Exercise objective: The records that follow need to be printed exactly. Leave out each image.

(Extracted page text data)
_____

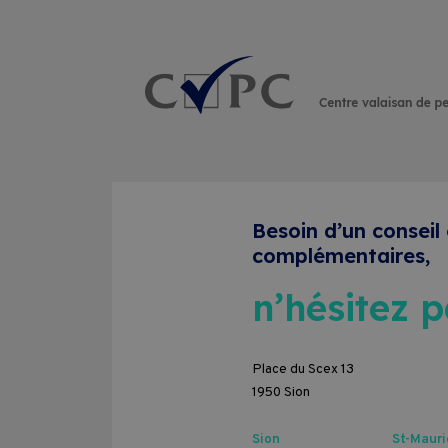
Rechercher :
Besoin d’un conseil
complémentaires,
n’hésitez p
Formations
Place du Scex 13
1950 Sion
Entreprises
Sion
St-Mauri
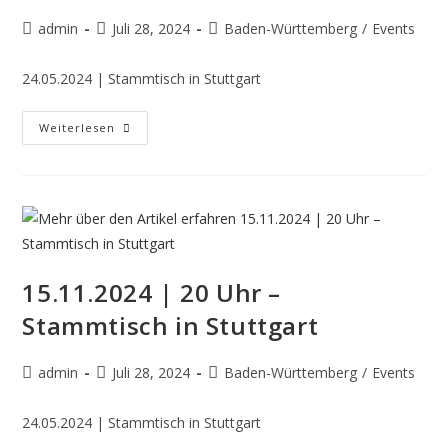
admin
Juli 28, 2024
Baden-Württemberg
/
Events
24.05.2024 | Stammtisch in Stuttgart
Weiterlesen
15.11.2024 | 20 Uhr –
Stammtisch in Stuttgart
admin
Juli 28, 2024
Baden-Württemberg
/
Events
24.05.2024 | Stammtisch in Stuttgart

_____

Exercise response:
Rechercher :
Besoin d’un conseil
complémentaires,
n’hésitez p
Formations
Place du Scex 13
1950 Sion
Entreprises
Sion
St-Mauri
admin
Juli 28, 2024
Baden-Württemberg
/
Events
24.05.2024 | Stammtisch in Stuttgart
Weiterlesen
15.11.2024 | 20 Uhr –
Stammtisch in Stuttgart
admin
Juli 28, 2024
Baden-Württemberg
/
Events
24.05.2024 | Stammtisch in Stuttgart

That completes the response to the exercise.